What to work on: Please quote word for word every line from the one containing "elevation (m): 82" through the final line, including both of those lines.

Stored rows:
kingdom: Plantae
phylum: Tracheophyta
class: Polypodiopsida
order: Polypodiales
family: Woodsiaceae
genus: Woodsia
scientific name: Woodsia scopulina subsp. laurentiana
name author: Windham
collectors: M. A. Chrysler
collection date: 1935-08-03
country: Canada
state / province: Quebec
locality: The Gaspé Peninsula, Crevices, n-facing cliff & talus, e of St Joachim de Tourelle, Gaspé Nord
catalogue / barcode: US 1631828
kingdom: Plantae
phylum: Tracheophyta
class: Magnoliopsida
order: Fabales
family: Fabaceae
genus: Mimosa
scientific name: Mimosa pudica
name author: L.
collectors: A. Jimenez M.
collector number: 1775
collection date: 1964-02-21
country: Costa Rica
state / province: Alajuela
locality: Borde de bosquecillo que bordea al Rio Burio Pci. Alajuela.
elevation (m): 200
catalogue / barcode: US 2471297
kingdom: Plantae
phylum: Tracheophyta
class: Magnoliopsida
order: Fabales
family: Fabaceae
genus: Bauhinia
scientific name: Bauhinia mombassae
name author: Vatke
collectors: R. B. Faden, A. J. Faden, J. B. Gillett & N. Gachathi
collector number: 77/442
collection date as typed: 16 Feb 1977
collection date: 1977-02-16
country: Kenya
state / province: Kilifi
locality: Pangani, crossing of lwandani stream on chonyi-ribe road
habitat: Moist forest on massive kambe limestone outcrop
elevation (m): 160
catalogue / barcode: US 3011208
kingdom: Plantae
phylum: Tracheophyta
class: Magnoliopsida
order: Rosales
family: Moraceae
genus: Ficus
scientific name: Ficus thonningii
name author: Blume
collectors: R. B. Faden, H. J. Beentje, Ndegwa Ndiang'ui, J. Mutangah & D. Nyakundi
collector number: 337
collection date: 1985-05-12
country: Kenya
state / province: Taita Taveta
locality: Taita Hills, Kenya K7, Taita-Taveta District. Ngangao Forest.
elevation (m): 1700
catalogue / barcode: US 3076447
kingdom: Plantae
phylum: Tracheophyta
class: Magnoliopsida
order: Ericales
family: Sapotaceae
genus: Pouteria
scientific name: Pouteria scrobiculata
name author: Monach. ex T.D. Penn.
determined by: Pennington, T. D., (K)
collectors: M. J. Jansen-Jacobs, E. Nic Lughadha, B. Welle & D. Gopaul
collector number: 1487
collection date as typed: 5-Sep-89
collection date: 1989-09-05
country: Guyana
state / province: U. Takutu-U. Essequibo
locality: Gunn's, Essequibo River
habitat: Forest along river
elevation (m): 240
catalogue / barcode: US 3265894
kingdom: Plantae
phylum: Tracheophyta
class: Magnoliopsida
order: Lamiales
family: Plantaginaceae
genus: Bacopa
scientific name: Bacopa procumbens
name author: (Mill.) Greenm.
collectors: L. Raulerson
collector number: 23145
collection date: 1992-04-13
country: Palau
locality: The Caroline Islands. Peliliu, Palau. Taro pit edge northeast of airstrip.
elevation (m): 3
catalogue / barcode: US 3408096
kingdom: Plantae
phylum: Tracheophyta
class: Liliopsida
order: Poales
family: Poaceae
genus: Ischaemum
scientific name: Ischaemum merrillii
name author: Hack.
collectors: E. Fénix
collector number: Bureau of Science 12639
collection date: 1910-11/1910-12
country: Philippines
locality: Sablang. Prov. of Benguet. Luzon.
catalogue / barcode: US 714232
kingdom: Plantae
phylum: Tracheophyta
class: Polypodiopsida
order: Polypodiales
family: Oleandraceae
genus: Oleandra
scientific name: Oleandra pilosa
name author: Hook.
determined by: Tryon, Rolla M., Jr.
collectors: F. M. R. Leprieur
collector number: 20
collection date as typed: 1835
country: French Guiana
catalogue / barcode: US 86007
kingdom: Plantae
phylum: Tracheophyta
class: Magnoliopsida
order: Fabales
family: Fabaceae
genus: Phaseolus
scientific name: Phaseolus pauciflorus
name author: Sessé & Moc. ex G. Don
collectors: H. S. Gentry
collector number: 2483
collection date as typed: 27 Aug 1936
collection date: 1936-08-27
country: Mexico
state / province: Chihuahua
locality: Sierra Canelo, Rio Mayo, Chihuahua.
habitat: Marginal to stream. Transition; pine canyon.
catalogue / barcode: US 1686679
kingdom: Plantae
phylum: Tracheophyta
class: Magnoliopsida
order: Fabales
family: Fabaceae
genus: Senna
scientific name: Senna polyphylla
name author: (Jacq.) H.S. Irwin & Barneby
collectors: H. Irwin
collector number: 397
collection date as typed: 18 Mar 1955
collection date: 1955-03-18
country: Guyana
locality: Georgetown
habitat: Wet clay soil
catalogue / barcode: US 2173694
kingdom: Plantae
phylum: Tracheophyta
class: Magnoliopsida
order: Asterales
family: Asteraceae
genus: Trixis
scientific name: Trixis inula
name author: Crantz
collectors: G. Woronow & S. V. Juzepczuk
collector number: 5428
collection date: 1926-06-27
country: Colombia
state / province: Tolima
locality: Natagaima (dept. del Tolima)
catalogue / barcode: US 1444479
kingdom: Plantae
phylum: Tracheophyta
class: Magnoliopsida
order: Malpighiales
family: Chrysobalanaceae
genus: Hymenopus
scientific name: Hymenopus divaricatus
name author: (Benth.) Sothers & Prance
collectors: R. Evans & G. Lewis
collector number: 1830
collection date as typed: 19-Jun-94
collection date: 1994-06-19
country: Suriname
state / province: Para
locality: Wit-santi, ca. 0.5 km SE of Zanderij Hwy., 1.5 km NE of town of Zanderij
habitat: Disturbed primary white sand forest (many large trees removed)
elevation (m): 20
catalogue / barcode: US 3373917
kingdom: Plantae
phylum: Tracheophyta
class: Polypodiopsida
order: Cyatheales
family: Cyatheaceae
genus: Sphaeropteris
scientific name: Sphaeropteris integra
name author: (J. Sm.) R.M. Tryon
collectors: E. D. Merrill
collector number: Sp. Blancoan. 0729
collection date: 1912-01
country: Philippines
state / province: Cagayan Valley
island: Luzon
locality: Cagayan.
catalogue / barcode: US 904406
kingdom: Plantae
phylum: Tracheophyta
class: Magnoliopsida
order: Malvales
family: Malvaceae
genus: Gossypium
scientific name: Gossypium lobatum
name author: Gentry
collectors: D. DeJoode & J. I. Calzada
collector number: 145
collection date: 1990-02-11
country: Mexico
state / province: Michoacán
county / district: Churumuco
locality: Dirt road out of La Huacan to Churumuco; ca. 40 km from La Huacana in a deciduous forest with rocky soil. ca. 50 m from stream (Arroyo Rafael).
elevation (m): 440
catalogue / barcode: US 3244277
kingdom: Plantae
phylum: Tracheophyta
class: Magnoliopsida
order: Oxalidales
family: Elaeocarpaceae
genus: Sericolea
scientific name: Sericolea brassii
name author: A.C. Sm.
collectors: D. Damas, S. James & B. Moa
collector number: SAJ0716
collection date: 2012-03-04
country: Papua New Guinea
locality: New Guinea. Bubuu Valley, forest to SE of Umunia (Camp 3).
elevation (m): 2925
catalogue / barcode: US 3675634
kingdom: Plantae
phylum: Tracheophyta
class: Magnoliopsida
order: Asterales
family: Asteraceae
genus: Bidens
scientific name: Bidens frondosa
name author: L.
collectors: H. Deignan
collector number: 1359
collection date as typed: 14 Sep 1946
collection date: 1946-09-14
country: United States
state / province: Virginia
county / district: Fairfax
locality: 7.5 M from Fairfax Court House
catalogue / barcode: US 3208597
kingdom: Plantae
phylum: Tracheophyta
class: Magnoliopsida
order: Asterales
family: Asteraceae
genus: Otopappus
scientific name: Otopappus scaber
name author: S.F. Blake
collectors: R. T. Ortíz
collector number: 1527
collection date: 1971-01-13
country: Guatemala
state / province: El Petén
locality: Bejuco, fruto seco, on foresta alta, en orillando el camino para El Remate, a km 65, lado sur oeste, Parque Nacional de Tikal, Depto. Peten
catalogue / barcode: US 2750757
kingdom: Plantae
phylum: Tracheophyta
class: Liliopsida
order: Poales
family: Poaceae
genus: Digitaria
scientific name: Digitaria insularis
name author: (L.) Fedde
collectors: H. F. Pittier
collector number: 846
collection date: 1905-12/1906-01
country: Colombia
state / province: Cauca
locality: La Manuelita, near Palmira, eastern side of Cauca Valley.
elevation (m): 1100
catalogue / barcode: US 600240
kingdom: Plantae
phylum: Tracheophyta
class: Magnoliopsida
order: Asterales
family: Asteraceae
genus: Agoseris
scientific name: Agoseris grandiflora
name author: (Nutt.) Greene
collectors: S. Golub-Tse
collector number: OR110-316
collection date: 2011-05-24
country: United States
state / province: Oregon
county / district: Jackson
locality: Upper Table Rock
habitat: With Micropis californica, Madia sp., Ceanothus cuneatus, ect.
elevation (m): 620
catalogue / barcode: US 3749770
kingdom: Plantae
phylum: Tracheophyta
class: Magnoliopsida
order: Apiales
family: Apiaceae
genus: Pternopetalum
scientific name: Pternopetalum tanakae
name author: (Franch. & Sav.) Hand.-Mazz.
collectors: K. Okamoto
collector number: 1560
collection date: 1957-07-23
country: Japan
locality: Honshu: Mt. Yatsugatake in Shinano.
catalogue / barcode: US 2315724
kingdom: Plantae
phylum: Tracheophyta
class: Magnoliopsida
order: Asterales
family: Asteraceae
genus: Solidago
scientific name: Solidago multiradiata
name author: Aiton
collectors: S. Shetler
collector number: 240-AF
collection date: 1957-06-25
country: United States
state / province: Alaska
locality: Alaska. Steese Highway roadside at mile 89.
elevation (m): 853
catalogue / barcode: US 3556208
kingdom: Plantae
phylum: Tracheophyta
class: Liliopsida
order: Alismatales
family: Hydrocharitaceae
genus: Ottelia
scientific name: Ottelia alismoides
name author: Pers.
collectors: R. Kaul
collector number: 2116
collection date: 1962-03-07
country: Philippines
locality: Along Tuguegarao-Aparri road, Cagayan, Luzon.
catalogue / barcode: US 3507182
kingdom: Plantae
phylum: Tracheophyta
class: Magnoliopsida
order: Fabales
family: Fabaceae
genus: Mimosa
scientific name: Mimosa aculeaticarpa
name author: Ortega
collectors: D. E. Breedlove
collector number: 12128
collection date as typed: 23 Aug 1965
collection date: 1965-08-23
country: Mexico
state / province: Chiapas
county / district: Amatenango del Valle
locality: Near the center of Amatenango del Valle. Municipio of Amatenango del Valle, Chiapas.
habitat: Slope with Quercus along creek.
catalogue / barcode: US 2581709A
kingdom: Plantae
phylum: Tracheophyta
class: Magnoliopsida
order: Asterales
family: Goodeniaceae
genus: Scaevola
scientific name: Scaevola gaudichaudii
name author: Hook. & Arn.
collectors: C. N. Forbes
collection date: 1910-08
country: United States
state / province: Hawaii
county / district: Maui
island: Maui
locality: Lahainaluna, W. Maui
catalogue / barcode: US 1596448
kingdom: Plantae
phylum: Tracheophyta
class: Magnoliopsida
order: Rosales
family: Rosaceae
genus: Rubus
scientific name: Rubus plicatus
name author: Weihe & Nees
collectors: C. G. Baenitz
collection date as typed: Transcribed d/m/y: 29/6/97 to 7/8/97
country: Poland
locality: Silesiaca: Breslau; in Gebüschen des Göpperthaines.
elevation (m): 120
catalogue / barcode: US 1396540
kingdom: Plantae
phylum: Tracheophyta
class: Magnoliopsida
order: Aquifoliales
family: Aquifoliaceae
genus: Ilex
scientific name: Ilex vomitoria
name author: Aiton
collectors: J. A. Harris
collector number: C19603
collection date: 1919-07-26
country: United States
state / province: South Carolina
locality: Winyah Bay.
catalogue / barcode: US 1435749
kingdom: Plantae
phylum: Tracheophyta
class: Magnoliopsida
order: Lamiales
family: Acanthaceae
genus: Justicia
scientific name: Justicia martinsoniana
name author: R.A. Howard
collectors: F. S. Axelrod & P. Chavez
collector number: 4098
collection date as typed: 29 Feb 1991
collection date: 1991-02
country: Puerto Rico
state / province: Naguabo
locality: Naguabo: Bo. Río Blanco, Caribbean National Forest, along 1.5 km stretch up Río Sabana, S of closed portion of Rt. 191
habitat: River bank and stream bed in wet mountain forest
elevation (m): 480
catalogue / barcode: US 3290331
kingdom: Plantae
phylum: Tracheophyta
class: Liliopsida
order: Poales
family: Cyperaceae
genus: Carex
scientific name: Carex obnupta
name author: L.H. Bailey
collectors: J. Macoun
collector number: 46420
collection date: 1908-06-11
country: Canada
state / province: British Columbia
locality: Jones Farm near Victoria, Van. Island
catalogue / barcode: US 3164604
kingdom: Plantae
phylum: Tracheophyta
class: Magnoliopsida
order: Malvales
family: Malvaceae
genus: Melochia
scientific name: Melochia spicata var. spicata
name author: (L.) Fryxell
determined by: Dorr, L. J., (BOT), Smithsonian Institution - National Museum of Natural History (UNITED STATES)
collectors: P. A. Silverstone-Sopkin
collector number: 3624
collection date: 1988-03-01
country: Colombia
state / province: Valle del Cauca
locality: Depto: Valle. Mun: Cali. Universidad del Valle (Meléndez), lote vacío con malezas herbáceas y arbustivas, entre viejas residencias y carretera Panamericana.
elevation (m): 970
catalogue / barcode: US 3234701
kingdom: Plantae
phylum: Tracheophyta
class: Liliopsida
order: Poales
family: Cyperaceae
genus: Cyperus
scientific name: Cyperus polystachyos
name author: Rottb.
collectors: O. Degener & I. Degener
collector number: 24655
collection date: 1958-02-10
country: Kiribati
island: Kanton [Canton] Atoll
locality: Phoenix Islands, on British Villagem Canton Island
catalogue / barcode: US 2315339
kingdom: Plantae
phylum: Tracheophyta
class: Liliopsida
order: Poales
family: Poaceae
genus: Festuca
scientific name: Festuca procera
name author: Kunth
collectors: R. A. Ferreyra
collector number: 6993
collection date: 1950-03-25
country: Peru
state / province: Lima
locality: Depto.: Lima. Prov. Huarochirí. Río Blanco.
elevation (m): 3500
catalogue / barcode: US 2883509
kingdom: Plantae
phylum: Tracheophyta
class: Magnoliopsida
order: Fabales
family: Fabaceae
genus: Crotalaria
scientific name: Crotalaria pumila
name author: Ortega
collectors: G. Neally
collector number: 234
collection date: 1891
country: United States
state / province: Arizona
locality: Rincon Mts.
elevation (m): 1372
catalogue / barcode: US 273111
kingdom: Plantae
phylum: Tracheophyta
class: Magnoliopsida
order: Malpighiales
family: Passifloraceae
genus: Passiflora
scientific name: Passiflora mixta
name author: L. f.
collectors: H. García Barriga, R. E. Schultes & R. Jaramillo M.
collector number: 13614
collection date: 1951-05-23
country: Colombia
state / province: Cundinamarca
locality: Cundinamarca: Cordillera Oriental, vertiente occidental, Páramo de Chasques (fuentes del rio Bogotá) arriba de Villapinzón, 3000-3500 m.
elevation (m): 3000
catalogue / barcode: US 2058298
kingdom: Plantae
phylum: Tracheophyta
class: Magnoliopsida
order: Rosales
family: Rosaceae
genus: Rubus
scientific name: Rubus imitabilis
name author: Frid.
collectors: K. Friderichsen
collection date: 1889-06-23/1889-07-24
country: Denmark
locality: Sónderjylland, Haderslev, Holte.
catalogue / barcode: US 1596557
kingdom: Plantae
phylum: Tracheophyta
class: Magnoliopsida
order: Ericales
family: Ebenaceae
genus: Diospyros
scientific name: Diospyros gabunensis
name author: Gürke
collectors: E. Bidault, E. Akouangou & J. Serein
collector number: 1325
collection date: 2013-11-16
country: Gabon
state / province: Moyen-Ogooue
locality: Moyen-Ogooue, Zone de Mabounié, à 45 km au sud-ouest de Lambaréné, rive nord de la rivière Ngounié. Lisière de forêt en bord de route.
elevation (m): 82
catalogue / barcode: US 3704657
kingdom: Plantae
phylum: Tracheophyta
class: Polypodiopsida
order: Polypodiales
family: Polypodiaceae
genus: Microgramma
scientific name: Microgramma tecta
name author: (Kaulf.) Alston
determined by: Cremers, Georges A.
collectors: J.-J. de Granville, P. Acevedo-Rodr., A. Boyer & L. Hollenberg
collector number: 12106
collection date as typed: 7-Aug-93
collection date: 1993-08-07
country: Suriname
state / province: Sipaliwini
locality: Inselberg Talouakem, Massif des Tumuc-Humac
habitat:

Task output:
elevation (m): 82
catalogue / barcode: US 3704657
kingdom: Plantae
phylum: Tracheophyta
class: Polypodiopsida
order: Polypodiales
family: Polypodiaceae
genus: Microgramma
scientific name: Microgramma tecta
name author: (Kaulf.) Alston
determined by: Cremers, Georges A.
collectors: J.-J. de Granville, P. Acevedo-Rodr., A. Boyer & L. Hollenberg
collector number: 12106
collection date as typed: 7-Aug-93
collection date: 1993-08-07
country: Suriname
state / province: Sipaliwini
locality: Inselberg Talouakem, Massif des Tumuc-Humac
habitat:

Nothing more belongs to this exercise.